Microsoft will release a patch addressing 13 vulnerabilities (eight of them marked as ‘critical’ and five of them marked as ‘important’) tomorrow for the month of October, 2009.
According to the Microsoft Security Response Center, Microsoft will issue 13 Security Bulletins on Tuesday, and it will host a webcast to address customer questions about the bulletin the following day (October 14 at 11:00am PST, if you’re interested). Eight of the vulnerabilities are rated “Critical,” and the other five are marked as “Important.” All of the Critical vulnerabilities earned their rating through a remote code execution impact, meaning a hacker could potentially gain control of an infected machine. At least six of the 13 patches will require a restart.
The list of affected operating systems includes Windows 2000, Windows XP (x86 and x64), Windows Server 2003 (x86 and x64), Windows Vista (x86 and x64), Windows Server 2008 (x86 and x64), Windows 7 (x86 and x64), and Windows Server 2008 R2 (x86 and x64). This is the first Patch Tuesday where Microsoft is releasing patches for Windows 7 and Windows Server 2008 R2.
In terms of the Microsoft Office suites, Office XP, Office 2003, Office 2007, Office Groove 2007, Office Project 2002, Word Viewer, Excel Viewer, PowerPoint Viewer, Visio Viewer, Office Compatibility Pack for Word, Excel, and PowerPoint 2007 File Formats, Expression Web, and Microsoft Works are affected. In addition, SQL Server 2000, SQL Server 2005, Silverlight 2, Visual Studio .NET 2003, Visual Studio 2005, Visual Studio 2008, Visual FoxPro 8.0, Visual FoxPro 9.0, Microsoft Report Viewer 2005, Microsoft Report Viewer 2008, Microsoft Platform SDK Redistributable, and Microsoft Forefront Client Security 1.0 are vulnerable.

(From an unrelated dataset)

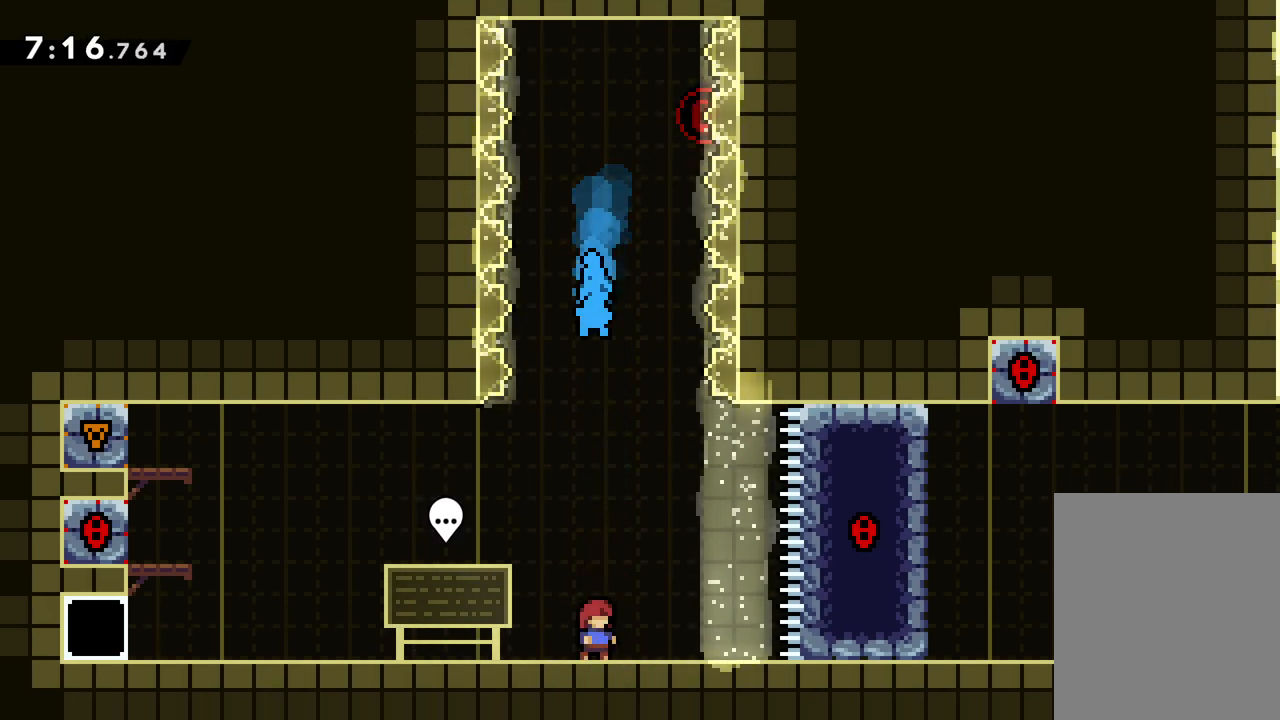
{"keys": [], "events": []}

For those wondering, yes, Microsoft is patching the Server Message Block 2 (SMB2) protocol flaw disclosed in September 2009, which affects Windows Vista and Windows Server 2008. This is separate from the “Fix it” links for the SMB2 flaw released two weeks ago; this patch will completely fix the problem as opposed to disabling the protocol (once you’ve patched, you should re-enable it if you disabled it originally).
The exact breakdown of the bulletins is as follows:
* Bulletin 1: Critical (Remote Code Execution), Windows
* Bulletin 2: Critical (Remote Code Execution), Windows
* Bulletin 3: Critical (Remote Code Execution), Windows
* Bulletin 4: Critical (Remote Code Execution), Windows
* Bulletin 5: Critical (Remote Code Execution), Windows, Internet Explorer
* Bulletin 6: Critical (Remote Code Execution), Windows
* Bulletin 7: Important (Spoofing), Windows
* Bulletin 8: Important (Remote Code Execution), Windows
* Bulletin 9: Important (Elevation of Privilege), Windows
* Bulletin 10: Important (Denial of Service), Windows
* Bulletin 11: Critical (Remote Code Execution), Office
* Bulletin 12: Critical (Remote Code Execution), Windows, Silverlight
* Bulletin 13: Critical (Remote Code Execution), Windows, Office, SQL Server, Developer Tools, Forefront
Along with these patches, Microsoft is also planning to release the following on Patch Tuesday:
* One or more nonsecurity, high-priority updates on Windows Update (WU) and Windows Server Update Services (WSUS)
* One or more nonsecurity, high-priority updates on Microsoft Update (MU) and WSUS
* An updated version of the Microsoft Windows Malicious Software Removal Tool on Windows Update, Microsoft Update, Windows Server Update Services, and the Microsoft Download Center
This information is subject to change by Patch Tuesday; Microsoft has been known to rush patches as well as pull them if it deems it necessary.